A lower-level semantic representation (akin to an assembly language for meaning) guarantees consistent interpretation. Nearly all variability is eliminated at compile time, leaving just enough semantic fluidity for the system to adapt at runtime.

3. Most generated code is “trivial”

Because semantic compilers emit fine-grained instructions and strict constraints, the generated Python becomes straightforward, schema-constrained, and statically checkable immediately before execution. This isn’t creative coding - it’s controlled translation.

4. Current agent systems are already nondeterministic - just unmanaged

Every LLM call introduces variability, and today’s frameworks have no principled way to shape it, constrain it, or benefit from it. They inherit nondeterminism without control.

JIT coding doesn’t add nondeterminism. It channels it, constrains it, and makes it safe - while enabling intelligent behavior.

If you demand determinism in the implementation, you block intelligence. Instead, demand determinism in the semantic intent and you can get both reliability and adaptability.


Hyper-Specialized Software

Traditional software gives every user the same implementation.

JIT systems do the opposite and produce software on-the-fly:

  • per user
  • per request
  • per situation

Every execution becomes a unique use case, optimized for the exact context.

The result:

  • tailored workflows
  • logic that adapts to specifics
  • edge cases handled naturally
  • minimal branching logic
  • no unreliable agent loops

Software stops being a brittle static artifact. It becomes a fluid, expressive, intelligent system.


A Bold Prediction

As JIT systems scale, they will generate software at a rate that dwarfs even vibe-coded development:

Future systems will generate more JIT code in an hour than engineers write in a decade,.

The specification becomes the real artifact. The code becomes ephemeral.


Start Using JIT Coding Today

Playbooks is an agent framework built on JIT coding from first principles.

Here’s the flow -

First, developers write natural-language specification as Playbooks programs, mixing in regular Python where appropriate.

Then, these specifications are semantically compiled into a low-level, natural-language intermediate form (Playbooks Assembly Language).

During execution, Playbooks runtime

  • takes a portion of the compiled spec,
  • asks an LLM to generate Python for that portion in context,
  • validates and executes that Python on the same call stack as regular code,
  • and discards it afterward.

Specification → semantic assembly → ephemeral code → execution

Example: Playbooks Program

Here is an excerpt from a Hello World playbooks program.
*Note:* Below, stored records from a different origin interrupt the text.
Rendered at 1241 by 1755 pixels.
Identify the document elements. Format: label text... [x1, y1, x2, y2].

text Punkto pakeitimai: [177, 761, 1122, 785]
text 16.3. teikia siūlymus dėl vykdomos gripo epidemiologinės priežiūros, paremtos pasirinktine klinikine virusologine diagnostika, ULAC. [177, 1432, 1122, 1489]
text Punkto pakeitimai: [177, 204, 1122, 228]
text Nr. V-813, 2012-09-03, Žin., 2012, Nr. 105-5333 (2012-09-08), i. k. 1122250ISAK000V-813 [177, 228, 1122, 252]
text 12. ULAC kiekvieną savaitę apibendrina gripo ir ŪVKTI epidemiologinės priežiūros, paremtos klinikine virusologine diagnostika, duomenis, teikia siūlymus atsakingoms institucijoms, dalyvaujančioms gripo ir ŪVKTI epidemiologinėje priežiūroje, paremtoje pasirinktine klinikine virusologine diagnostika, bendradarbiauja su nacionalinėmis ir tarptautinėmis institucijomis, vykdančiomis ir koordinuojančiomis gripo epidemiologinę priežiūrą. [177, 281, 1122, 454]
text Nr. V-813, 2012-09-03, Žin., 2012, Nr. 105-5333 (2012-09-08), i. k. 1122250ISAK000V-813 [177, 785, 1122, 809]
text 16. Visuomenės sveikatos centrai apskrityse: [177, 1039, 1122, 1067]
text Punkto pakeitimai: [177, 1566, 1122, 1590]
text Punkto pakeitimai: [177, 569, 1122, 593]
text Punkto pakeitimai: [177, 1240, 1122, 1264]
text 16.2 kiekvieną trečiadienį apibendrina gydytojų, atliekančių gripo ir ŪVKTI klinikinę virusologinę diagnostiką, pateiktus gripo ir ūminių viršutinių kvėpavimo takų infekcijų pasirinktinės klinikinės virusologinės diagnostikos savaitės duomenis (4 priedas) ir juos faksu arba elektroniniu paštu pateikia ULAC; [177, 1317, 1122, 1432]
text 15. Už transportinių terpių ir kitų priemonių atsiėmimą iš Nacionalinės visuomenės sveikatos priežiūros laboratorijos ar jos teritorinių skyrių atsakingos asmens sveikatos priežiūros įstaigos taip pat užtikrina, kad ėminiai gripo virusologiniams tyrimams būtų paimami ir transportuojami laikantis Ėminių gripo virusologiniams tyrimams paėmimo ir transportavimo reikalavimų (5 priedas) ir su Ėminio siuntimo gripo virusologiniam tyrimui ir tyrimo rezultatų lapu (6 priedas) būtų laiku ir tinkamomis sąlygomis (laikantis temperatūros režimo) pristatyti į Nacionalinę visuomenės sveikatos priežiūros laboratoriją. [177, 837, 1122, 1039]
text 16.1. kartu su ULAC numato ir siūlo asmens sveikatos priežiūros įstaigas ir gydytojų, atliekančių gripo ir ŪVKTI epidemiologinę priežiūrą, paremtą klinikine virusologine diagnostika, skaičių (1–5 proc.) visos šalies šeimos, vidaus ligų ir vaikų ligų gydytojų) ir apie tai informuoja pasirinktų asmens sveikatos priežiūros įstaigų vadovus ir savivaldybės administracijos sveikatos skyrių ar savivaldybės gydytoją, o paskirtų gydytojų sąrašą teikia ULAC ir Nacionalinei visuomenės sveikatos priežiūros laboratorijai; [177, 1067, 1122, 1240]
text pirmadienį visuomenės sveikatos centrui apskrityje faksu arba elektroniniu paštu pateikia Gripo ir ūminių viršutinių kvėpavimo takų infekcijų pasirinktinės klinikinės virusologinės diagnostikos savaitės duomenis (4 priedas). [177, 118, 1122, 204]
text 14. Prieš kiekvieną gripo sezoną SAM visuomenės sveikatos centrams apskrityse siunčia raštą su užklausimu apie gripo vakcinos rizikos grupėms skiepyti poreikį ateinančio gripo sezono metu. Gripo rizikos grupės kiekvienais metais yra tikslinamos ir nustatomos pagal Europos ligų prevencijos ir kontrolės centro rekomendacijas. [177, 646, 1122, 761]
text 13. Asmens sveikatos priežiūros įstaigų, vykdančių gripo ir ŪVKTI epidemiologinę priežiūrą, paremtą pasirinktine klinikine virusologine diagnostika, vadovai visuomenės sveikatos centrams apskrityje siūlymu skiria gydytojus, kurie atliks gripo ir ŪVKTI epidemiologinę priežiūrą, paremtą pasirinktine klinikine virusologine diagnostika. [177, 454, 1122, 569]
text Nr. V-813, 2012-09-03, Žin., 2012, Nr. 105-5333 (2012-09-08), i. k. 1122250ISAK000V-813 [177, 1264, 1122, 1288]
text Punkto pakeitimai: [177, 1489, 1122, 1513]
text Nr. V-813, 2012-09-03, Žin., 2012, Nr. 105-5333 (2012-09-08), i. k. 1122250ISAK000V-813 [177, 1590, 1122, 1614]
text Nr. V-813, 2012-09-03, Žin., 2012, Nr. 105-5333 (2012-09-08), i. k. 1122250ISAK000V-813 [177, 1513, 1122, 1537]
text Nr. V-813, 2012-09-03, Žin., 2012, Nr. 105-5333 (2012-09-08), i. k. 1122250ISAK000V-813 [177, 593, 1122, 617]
- Greet the user with a hello playbooks message
- Tell the user that this is a demo for the playbooks system
- Say goodbye to the user
- End program

Compiled Assembly

This is an excerpt from a compiled Hello World program.

- 01:QUE Say(user, Greet the user with a hello playbooks message)
- 02:QUE Say(user, Tell the user that this is a demo for the playbooks system)
- 03:QUE Say(user, Say goodbye to the user)
- 04:YLD for exit

Example JIT-generated Python

# execution_id: 1

await Step("HelloWorldDemo:01:QUE")
await Say("user", "Hello! Welcome to the Playbooks system demo!")

await Step("HelloWorldDemo:02:QUE")
await Say("user", "This is a demonstration of the playbooks system in action.")

await Step("HelloWorldDemo:03:QUE")
await Say("user", "Thank you for trying this demo. Goodbye!")

await Step("HelloWorldDemo:04:YLD")
await Yld("exit")

This is what true Software 3.0 looks like. Playbooks treats LLMs as semantic CPUs, executing natural-language programs directly.


The Future of Software

Static code will continue to exist, but increasingly only as the substrate on which intelligent systems run.

Above it emerges a new layer where:

  • intent is the true program,
  • LLMs act as semantic processors,
  • implementations are generated on demand,
  • and software behaves more like an employee than a machine.

This is how intelligent software will ultimately work.

Software stops being written. It starts being generated - continuously, fluidly, intelligently.

Once you see this shift clearly, there is no going back.